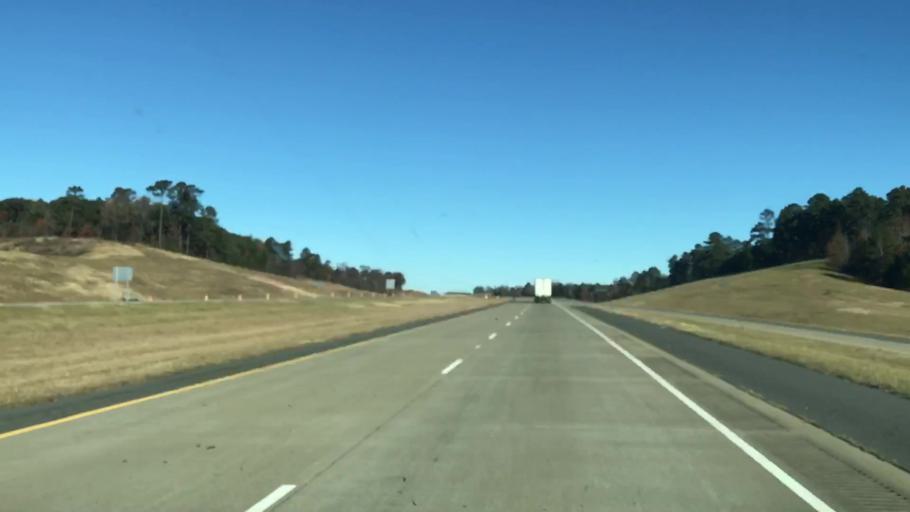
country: US
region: Louisiana
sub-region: Caddo Parish
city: Vivian
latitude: 32.9451
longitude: -93.8979
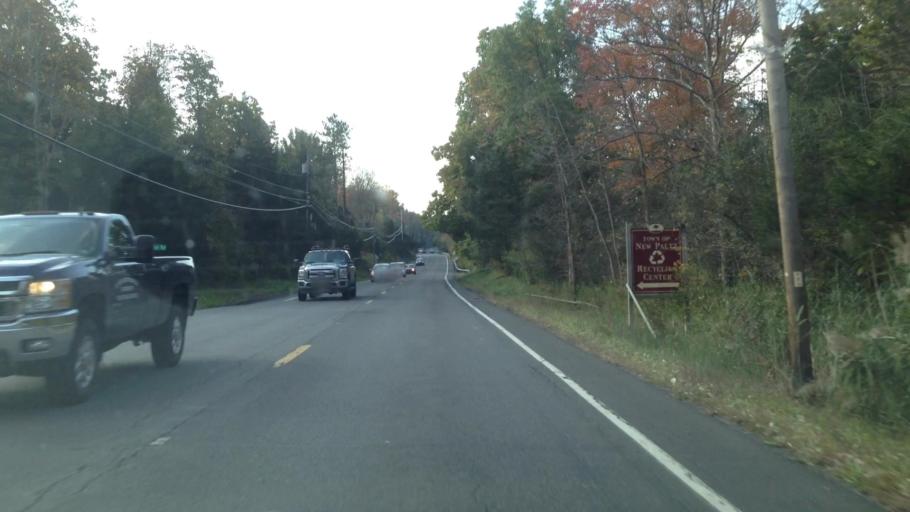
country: US
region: New York
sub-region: Ulster County
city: Tillson
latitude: 41.7916
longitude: -74.0686
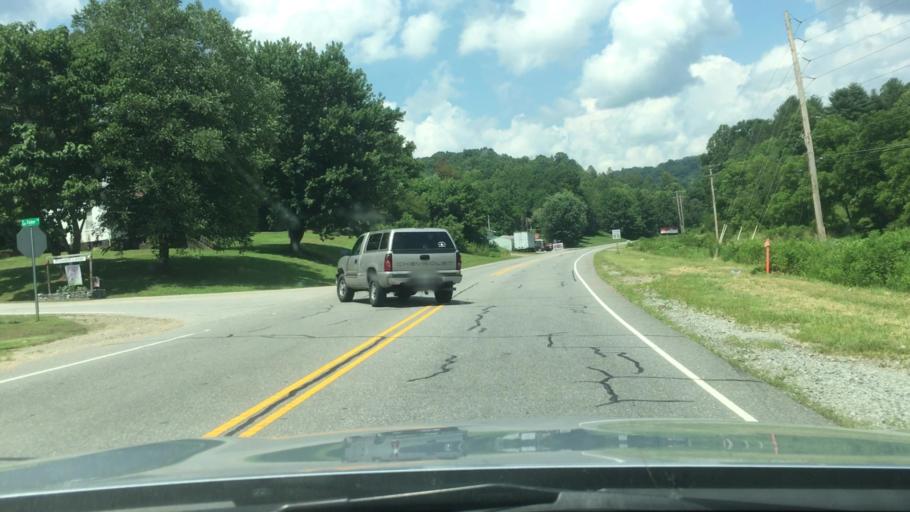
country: US
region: North Carolina
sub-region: Madison County
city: Marshall
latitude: 35.8154
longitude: -82.6542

○ ○ ○ ○

### [What you will do]
Gather every line of the records above that contains the string "region", with case counting, and copy each one.

### [Written response]
region: Louisiana
sub-region: Caddo Parish
region: New York
sub-region: Ulster County
region: North Carolina
sub-region: Madison County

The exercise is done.